→ Written exercise:
From the listing below, pull out every line that contains the word "geoboundaries" and copy each one in full.

→ Source material:
/---
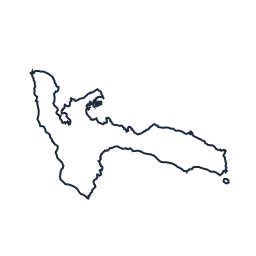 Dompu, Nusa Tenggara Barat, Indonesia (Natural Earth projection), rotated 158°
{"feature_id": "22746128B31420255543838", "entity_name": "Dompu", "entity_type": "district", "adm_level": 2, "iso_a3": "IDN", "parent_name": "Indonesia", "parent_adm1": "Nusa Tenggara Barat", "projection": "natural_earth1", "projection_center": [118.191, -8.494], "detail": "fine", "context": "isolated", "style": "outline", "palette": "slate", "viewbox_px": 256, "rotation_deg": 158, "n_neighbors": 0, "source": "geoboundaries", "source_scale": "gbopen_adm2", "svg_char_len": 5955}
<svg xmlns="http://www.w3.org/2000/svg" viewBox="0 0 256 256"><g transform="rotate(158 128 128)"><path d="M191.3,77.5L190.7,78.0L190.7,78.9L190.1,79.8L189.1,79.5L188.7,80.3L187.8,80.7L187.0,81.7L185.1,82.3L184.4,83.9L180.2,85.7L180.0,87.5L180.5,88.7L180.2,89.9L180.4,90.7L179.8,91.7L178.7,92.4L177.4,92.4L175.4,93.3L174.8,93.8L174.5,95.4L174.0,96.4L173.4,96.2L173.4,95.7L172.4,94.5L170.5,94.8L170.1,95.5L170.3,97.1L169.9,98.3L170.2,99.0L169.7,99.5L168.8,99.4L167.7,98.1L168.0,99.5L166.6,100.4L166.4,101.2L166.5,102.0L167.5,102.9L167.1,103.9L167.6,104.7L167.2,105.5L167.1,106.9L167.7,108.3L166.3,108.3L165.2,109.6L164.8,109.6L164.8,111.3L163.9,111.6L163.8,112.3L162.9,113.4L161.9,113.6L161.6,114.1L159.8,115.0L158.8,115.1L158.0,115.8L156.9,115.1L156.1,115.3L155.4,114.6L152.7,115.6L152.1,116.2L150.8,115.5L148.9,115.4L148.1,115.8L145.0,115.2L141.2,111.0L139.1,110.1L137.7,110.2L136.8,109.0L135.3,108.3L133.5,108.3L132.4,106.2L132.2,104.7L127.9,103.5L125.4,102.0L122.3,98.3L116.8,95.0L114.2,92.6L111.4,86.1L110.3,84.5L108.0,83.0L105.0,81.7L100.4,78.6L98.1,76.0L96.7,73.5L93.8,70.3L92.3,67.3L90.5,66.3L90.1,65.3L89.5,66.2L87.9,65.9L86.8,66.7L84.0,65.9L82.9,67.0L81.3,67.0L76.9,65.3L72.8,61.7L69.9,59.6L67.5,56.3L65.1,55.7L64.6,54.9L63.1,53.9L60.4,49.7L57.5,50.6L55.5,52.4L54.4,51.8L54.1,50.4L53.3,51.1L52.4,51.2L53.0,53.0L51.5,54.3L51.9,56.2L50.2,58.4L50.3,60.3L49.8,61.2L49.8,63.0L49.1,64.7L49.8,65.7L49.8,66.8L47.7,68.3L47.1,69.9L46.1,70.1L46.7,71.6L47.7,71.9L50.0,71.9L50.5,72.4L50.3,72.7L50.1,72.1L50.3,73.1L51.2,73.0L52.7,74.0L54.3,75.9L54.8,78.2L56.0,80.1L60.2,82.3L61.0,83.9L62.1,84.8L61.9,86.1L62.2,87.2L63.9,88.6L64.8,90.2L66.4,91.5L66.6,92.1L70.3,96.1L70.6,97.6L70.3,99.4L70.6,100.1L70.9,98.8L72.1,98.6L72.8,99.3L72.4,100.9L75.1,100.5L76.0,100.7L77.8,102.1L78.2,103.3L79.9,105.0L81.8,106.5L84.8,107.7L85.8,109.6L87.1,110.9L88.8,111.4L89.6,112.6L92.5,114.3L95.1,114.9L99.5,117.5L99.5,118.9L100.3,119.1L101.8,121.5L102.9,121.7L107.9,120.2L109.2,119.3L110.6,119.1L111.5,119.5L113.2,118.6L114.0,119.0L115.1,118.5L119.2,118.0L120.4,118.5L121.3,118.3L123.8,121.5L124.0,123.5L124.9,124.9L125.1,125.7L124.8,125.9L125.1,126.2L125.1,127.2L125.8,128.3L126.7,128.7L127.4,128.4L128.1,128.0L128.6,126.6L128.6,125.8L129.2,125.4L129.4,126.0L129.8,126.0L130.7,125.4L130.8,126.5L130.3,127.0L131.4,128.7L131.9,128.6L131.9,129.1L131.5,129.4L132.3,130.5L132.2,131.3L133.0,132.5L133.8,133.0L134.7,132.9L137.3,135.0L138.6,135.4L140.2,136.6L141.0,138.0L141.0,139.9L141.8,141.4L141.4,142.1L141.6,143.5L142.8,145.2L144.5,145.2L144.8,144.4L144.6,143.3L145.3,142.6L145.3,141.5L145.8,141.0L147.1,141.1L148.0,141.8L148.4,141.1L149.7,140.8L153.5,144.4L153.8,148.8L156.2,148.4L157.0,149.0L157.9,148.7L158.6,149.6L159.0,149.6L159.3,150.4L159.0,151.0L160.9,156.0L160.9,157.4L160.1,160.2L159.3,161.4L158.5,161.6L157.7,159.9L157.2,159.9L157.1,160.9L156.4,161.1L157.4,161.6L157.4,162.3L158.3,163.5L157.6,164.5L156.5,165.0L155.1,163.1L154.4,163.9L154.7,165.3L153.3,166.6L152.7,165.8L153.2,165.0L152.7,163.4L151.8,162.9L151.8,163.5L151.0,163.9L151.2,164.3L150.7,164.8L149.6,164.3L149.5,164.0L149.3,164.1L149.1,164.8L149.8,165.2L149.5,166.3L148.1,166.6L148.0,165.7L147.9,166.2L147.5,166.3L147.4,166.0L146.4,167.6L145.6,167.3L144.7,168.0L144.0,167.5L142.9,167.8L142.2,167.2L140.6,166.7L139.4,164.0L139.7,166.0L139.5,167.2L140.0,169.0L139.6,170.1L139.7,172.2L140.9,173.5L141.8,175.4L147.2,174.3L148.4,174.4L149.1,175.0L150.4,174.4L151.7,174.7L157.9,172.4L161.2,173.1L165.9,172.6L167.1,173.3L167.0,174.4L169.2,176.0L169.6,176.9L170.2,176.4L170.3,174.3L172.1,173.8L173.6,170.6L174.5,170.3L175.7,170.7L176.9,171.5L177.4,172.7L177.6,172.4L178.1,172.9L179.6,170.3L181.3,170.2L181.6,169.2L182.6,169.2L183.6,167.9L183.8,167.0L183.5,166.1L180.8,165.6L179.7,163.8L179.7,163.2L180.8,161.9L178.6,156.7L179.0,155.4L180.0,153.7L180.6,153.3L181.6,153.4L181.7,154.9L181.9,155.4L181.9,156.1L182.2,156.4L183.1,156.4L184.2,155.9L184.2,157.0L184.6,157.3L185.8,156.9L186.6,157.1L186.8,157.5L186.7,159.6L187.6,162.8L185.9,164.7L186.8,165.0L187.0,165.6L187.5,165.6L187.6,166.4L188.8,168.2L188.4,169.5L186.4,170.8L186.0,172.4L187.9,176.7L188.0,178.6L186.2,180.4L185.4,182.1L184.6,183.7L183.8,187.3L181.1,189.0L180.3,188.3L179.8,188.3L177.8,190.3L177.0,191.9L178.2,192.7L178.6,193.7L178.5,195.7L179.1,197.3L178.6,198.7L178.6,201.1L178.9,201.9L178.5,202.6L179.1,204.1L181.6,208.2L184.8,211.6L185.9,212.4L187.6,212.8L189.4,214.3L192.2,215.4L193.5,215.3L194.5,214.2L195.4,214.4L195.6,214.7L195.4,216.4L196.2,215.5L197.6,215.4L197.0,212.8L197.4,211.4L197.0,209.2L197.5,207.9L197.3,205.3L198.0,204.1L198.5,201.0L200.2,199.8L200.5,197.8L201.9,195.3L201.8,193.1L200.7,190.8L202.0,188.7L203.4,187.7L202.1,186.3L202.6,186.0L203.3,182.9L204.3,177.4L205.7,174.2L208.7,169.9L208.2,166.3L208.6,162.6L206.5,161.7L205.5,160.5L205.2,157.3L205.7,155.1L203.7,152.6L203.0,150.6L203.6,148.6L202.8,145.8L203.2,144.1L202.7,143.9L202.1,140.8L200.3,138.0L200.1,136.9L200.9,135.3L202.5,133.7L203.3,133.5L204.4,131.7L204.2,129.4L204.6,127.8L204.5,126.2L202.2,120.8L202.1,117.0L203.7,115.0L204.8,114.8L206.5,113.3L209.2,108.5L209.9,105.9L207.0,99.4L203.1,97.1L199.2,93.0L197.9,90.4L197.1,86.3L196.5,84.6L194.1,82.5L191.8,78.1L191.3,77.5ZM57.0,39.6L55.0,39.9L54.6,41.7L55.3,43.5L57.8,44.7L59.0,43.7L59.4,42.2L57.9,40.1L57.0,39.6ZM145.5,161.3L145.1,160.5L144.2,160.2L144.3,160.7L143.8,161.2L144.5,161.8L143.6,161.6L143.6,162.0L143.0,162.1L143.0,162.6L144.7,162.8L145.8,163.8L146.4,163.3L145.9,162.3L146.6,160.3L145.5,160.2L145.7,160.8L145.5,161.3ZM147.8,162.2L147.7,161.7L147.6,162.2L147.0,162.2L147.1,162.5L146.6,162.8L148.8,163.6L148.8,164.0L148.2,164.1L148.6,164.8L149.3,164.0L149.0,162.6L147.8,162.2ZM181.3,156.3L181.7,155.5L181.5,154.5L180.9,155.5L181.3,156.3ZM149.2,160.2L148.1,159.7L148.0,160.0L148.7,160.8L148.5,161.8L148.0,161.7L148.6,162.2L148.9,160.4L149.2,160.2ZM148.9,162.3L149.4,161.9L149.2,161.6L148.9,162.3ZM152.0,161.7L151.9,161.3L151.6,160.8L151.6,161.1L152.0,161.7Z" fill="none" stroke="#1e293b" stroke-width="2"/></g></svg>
\---
/---
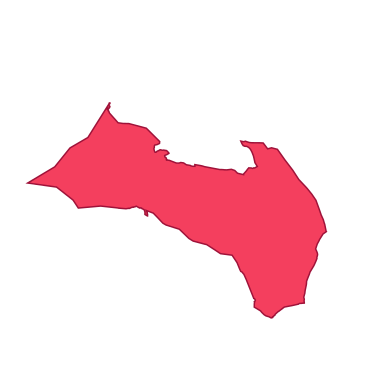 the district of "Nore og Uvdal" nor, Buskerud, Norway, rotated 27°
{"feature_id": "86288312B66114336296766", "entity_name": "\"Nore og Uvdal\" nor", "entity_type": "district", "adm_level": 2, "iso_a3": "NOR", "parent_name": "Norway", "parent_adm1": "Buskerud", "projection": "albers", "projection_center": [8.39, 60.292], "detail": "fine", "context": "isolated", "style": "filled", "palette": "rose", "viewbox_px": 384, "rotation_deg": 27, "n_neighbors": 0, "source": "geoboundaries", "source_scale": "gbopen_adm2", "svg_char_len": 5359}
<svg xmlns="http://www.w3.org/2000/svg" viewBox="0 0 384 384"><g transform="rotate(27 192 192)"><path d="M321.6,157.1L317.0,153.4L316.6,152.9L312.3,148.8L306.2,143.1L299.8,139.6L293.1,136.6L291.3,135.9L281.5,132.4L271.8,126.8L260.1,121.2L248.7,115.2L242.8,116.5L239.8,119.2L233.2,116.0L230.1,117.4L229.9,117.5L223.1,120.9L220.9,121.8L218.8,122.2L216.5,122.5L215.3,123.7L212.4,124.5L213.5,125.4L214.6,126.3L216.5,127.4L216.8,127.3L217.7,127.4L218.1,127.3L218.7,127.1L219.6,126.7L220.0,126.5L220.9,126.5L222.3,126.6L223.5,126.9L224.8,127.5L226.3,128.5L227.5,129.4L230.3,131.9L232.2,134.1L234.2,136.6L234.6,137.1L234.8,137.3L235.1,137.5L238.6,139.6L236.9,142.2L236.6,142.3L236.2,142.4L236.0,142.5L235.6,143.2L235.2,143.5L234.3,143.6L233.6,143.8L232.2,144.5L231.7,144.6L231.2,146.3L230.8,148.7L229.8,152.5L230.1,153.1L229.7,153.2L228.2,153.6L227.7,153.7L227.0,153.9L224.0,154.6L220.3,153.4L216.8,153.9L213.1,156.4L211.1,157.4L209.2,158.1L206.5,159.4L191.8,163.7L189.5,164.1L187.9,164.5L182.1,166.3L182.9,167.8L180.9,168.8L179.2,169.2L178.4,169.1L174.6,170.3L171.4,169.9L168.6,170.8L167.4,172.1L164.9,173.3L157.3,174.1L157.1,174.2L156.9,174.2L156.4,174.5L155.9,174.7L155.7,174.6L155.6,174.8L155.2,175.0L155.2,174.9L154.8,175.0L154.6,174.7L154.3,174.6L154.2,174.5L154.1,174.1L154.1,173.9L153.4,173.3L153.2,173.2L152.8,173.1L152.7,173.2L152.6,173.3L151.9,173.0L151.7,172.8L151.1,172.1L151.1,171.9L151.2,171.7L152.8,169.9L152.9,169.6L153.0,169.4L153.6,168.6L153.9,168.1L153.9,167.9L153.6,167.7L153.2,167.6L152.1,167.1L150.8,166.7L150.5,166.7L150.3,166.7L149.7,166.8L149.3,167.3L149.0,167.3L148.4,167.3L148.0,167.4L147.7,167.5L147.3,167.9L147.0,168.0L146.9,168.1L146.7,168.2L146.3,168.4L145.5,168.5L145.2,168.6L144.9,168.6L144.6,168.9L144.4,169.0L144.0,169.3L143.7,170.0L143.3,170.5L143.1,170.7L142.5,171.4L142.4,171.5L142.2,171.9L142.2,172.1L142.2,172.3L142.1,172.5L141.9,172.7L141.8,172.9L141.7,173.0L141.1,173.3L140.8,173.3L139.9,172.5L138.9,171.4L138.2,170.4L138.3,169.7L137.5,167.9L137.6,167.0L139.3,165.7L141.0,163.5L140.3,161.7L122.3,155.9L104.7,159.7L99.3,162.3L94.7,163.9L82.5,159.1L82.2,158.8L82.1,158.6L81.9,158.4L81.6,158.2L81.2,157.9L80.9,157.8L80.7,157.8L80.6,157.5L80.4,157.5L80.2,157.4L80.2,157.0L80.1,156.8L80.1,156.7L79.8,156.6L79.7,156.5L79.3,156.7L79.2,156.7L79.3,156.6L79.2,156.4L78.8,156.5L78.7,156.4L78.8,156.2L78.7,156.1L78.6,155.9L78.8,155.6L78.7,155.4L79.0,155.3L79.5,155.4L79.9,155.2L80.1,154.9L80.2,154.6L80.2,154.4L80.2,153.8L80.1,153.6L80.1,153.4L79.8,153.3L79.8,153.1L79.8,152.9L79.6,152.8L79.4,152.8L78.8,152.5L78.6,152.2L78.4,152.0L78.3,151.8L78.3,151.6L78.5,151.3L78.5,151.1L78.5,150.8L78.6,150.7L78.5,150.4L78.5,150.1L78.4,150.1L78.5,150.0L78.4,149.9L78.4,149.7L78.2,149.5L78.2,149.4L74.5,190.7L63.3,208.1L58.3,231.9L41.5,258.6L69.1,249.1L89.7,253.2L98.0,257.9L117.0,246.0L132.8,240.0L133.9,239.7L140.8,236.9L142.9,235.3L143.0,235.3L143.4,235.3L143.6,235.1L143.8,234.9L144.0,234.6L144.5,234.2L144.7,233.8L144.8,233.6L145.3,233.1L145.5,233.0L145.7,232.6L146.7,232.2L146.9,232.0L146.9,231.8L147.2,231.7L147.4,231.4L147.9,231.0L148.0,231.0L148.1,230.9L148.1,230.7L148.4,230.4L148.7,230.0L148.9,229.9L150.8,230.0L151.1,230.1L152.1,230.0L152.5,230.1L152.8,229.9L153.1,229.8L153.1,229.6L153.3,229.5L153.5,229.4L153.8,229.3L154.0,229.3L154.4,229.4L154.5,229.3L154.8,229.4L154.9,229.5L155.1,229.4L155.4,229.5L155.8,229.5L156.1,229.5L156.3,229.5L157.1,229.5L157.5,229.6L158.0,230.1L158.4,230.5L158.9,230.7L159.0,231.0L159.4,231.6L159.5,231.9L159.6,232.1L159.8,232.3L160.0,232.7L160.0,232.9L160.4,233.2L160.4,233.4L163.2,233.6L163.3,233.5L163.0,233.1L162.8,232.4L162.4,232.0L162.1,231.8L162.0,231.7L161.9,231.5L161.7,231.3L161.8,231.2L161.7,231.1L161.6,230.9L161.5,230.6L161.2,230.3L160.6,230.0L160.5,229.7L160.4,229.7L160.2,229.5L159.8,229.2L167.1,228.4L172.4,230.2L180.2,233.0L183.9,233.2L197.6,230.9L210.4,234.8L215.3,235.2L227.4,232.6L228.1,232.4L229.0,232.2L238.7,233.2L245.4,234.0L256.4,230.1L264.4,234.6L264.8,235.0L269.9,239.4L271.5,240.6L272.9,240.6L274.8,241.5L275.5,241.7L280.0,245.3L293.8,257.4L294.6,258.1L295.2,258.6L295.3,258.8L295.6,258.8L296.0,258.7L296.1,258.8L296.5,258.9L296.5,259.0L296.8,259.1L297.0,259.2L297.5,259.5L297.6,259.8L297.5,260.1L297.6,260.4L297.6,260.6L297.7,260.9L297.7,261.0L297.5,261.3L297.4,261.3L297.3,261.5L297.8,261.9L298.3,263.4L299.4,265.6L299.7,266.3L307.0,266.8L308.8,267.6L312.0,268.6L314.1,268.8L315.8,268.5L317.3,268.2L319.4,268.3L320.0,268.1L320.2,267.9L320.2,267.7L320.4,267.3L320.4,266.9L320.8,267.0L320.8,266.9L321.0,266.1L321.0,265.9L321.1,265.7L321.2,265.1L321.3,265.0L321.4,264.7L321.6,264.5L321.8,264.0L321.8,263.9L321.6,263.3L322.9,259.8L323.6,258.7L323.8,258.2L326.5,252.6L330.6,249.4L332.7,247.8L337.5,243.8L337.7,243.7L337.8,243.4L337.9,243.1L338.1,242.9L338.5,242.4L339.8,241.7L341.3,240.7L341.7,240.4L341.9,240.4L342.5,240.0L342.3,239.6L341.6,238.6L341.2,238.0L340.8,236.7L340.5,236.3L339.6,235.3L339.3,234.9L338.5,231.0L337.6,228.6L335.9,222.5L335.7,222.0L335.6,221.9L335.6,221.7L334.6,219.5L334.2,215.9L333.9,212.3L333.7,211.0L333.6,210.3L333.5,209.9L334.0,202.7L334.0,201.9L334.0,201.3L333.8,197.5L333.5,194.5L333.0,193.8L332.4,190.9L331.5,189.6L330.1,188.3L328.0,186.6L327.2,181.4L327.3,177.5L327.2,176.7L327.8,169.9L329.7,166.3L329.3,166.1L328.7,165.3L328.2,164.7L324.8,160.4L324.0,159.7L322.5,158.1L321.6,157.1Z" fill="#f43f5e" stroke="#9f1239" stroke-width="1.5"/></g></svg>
\---
→ Output of the task:
{"feature_id": "22746128B31420255543838", "entity_name": "Dompu", "entity_type": "district", "adm_level": 2, "iso_a3": "IDN", "parent_name": "Indonesia", "parent_adm1": "Nusa Tenggara Barat", "projection": "natural_earth1", "projection_center": [118.191, -8.494], "detail": "fine", "context": "isolated", "style": "outline", "palette": "slate", "viewbox_px": 256, "rotation_deg": 158, "n_neighbors": 0, "source": "geoboundaries", "source_scale": "gbopen_adm2", "svg_char_len": 5955}
{"feature_id": "86288312B66114336296766", "entity_name": "\"Nore og Uvdal\" nor", "entity_type": "district", "adm_level": 2, "iso_a3": "NOR", "parent_name": "Norway", "parent_adm1": "Buskerud", "projection": "albers", "projection_center": [8.39, 60.292], "detail": "fine", "context": "isolated", "style": "filled", "palette": "rose", "viewbox_px": 384, "rotation_deg": 27, "n_neighbors": 0, "source": "geoboundaries", "source_scale": "gbopen_adm2", "svg_char_len": 5359}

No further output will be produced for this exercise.